O Antigo Testamento nos dá o fio de prumo para analisarmos os
chamados “profetas” de hoje. Diz Deuteronômio 18.21-22: “E, se disseres no teu coração: Como conheceremos qual seja a palavra
que o Senhor falou? Quando o profeta falar em nome do Senhor e tal palavra não
se cumprir, nem suceder assim, esta é a palavra que o Senhor não falou; com
presunção a falou o profeta; não o temerás”. Se não se cumprir, a profecia
não é de Deus. Simples, não é? Mas não é tudo. Se o profeta falar, o que ele
disser se cumprir e ele se valer disto para desviar o povo da Palavra, deve ser
rejeitado. Diz Deuteronômio 13.1-5: “Se
levantar no meio de vós profeta, ou sonhador de sonhos, e vos anunciar um sinal
ou prodígio, e suceder o sinal ou prodígio de que vos houver falado, e ele
disser: Vamos após outros deuses que nunca conhecestes, e sirvamo-los, não
ouvireis as palavras daquele profeta, ou daquele sonhador; porquanto o Senhor
vosso Deus vos está provando, para saber se amais o Senhor vosso Deus de todo o
vosso coração e de toda a vossa alma. Após o Senhor vosso Deus andareis, e a
ele temereis; os seus mandamentos guardareis, e a sua voz ouvireis; a ele
servireis, e a ele vos apegareis. E aquele profeta, ou aquele sonhador,
morrerá, pois falou rebeldia contra o Senhor vosso Deus, que vos tirou da terra
do Egito e vos resgatou da casa da servidão, para vos desviar do caminho em que
o Senhor vosso Deus vos ordenou que andásseis; assim exterminareis o mal do
meio vós”. Não quero o apedrejamento desses profetas. Só mostro que em vez
de ouvi- -los devemos rejeitá-los. O padrão é a Palavra de Deus. Se a temos
como autoritativa e revelação completa, fiquemos com ela. Ela basta.

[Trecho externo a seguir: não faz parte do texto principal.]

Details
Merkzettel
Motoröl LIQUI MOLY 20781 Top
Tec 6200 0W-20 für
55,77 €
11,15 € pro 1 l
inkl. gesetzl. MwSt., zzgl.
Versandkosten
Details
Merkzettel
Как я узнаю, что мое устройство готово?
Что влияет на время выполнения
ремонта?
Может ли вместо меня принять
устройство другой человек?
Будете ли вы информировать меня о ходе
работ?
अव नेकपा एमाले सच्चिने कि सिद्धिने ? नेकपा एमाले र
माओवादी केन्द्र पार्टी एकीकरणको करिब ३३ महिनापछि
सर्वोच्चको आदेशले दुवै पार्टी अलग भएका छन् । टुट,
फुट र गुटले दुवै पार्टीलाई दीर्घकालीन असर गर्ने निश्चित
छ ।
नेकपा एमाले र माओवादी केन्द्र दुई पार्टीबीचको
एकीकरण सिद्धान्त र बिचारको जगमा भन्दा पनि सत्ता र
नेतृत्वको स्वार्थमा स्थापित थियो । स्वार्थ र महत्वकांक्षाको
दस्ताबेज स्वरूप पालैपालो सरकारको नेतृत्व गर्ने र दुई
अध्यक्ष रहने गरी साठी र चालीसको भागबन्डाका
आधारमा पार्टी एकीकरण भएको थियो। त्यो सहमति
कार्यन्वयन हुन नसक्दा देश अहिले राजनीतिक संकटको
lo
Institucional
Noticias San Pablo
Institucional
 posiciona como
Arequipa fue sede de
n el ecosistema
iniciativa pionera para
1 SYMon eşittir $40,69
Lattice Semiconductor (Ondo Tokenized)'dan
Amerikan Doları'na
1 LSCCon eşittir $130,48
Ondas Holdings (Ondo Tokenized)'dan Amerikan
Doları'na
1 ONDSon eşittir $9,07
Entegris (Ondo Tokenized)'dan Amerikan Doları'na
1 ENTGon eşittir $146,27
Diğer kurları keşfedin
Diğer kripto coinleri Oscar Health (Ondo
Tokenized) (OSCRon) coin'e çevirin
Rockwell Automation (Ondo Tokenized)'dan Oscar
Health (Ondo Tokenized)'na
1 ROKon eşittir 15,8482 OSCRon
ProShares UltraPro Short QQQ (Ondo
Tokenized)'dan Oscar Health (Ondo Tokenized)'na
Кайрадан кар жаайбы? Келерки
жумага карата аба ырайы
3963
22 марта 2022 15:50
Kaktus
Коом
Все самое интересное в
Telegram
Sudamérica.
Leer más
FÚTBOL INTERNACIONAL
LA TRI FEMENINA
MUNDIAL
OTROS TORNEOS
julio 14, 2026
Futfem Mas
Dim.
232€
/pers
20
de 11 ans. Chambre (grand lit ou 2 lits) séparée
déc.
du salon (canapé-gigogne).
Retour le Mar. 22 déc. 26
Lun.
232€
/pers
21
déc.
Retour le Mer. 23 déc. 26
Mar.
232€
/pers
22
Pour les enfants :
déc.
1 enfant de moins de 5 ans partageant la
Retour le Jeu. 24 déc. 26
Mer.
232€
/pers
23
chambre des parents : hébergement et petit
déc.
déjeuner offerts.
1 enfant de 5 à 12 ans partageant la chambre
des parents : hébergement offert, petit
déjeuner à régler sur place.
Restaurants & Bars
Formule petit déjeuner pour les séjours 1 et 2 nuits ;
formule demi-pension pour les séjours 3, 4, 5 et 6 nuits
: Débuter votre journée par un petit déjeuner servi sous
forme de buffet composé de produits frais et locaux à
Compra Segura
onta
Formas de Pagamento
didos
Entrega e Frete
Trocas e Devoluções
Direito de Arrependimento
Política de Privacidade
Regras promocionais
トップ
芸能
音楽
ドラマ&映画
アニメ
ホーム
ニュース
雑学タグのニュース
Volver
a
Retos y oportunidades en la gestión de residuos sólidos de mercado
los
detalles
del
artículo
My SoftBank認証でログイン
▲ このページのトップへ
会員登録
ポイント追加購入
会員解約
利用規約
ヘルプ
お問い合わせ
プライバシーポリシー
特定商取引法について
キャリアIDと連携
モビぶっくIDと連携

Passou da hora de dar um basta em revelações, profecias, visões,
sonhos e interpretações particulares que avultam em nosso meio. Rejeitemos a
megalomania de pregadores que se dizem “canal especial de Deus para esta
geração”. Diz Jeremias 23.28: “O profeta
que tem um sonho conte o sonho; e aquele que tem a minha palavra, fale
fielmente a minha palavra. Que tem a palha com o trigo? diz o Senhor”. Por
fim, guardemos Isaías 8.20: “A Lei e ao Testemunho!
Se eles não falarem segundo esta palavra, nunca lhes raiará a alva”.
Firmemo-nos na suficiência das Escrituras e afirmemos um princípio
hermenêutico: quando a Bíblia é explícita, somos explícitos e falamos. Quando
ela se cala, nós não inventamos e nos calamos. Que cessem as comichões nos
ouvidos e voltemos ao apego às Escrituras. Elas são a verdade. Sobriedade no
ensino bíblico nunca fez mal a alguém.